# Document segment
╔══

I want to choose the train more often, but I don't want to stand up for a whole leg of the journey. I also struggle to justify paying the same price as if I drove there myself, and significantly more than if I flew, yet lose either the flexibility or the time savings.


Yeah, riding train in Germany is just too expensive. Unfortunately I still have to use it because currently it is more flexible than the bus lines. I really hope that the competition will drive the train prices down, but that's something I don't believe in...

Visiting my girlfriend at the other and of Germany costs 220 Euro if I pay the full price. Sometimes you get cheaper tickets but that's still too much. Just visiting each other twice a month cost about 400 Euro which woudl be better invested in a vacation or something similar.


Thanks for the detailed info. I honestly don't know the details well enough and hence framed my comment as a bit of an open question. This makes me wonder, in Germany it is possible to get a decently priced domestic train ticket or at least a comparable price to a domestic flight but one needs to book far in advance whereas this isn't the case when booking a flight. If it's not subsidies and taxes what is making train travel so uncompetitive with flying?

╚══

# Extracted material
╔══

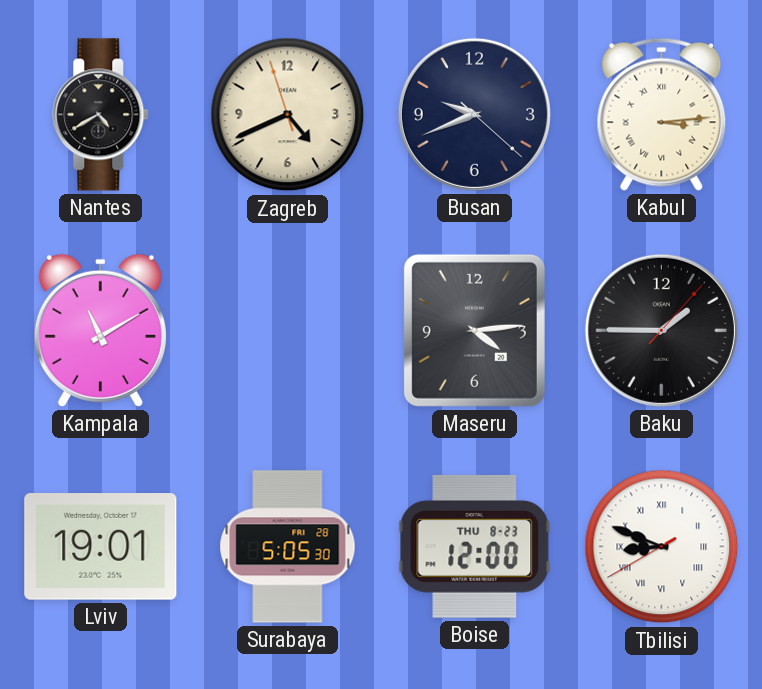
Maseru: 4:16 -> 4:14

╚══
╔══

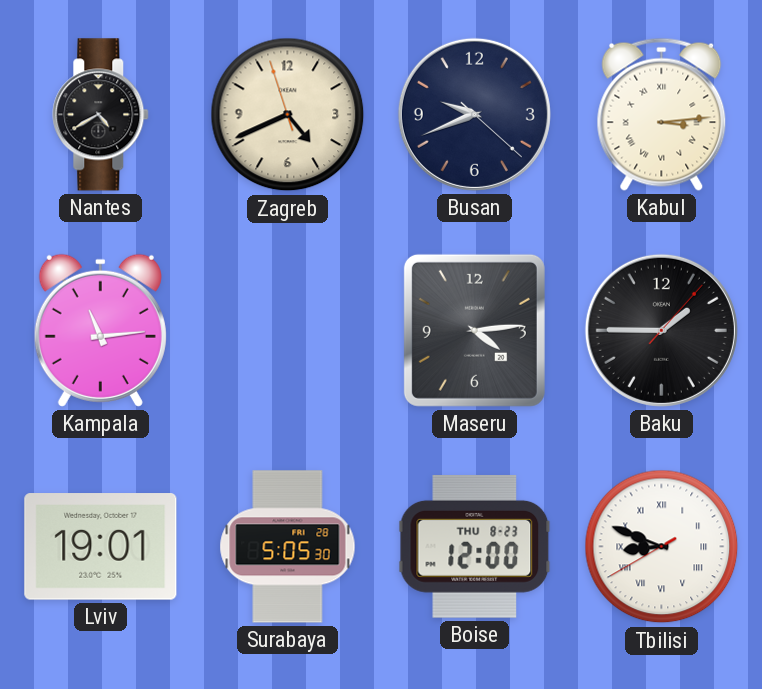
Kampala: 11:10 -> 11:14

╚══

# To be done
#1 In the discussion of train travel in Germany, why does one commenter keep using the train despite finding it too expensive? Answer in one to three sentences.
#2 In the train travel discussion, what does a full-price ticket cost to visit the commenter's girlfriend at the other end of Germany?
#3 Resume the discussion of train travel in Germany, starting after its final question about what makes train travel so uncompetitive with flying.
The items have nothing to do with the discussion of train travel in Germany.

# Response list
#1 That commenter still has to use the train because it is currently more flexible than the bus lines.

#2 It costs 220 Euro.

#3
Really? I live in Munich. Whenever I want to travel to other large German cities, I've found flying to be much cheaper than going by train. The only reasonably priced tickets seem to be the local ones. I don't understand how people can afford train prices unless they have a discount or someone else paid.

I think we're missing the context of gas prices here. German gas prices are far higher than in the US, making train more cost-effective. We don't have cheap flights, except apparently Berlin-Frankfurt, so we can't rely on air travel the same way the US does. This overall makes train travel much more attractive in Germany. Then there are things like regional tickets, day tickets, BahnCard discounts, etc.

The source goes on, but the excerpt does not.